RECORDS FOR THE TASK:
· · · · ·
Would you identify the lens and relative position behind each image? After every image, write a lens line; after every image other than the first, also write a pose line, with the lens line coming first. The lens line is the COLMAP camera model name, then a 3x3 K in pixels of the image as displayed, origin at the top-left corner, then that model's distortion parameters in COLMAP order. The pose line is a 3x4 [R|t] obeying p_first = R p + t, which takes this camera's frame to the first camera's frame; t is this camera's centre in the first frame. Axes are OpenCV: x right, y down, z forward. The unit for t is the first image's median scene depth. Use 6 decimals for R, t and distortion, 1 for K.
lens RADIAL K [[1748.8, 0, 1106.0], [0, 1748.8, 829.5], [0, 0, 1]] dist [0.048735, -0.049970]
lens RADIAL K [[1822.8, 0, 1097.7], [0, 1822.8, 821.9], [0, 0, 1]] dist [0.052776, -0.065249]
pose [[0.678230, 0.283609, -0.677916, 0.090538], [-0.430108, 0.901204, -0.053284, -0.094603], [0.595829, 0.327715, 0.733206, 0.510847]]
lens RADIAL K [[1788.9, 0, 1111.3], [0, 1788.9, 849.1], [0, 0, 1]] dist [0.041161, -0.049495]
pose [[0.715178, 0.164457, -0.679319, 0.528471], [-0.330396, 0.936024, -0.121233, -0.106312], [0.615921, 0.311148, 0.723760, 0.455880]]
· · · · ·
TASK GOAL: Count how many of the lines above contain the string "lens", treating uppercase and lowercase as different, and give only that number.

ANSWER BELOW: 4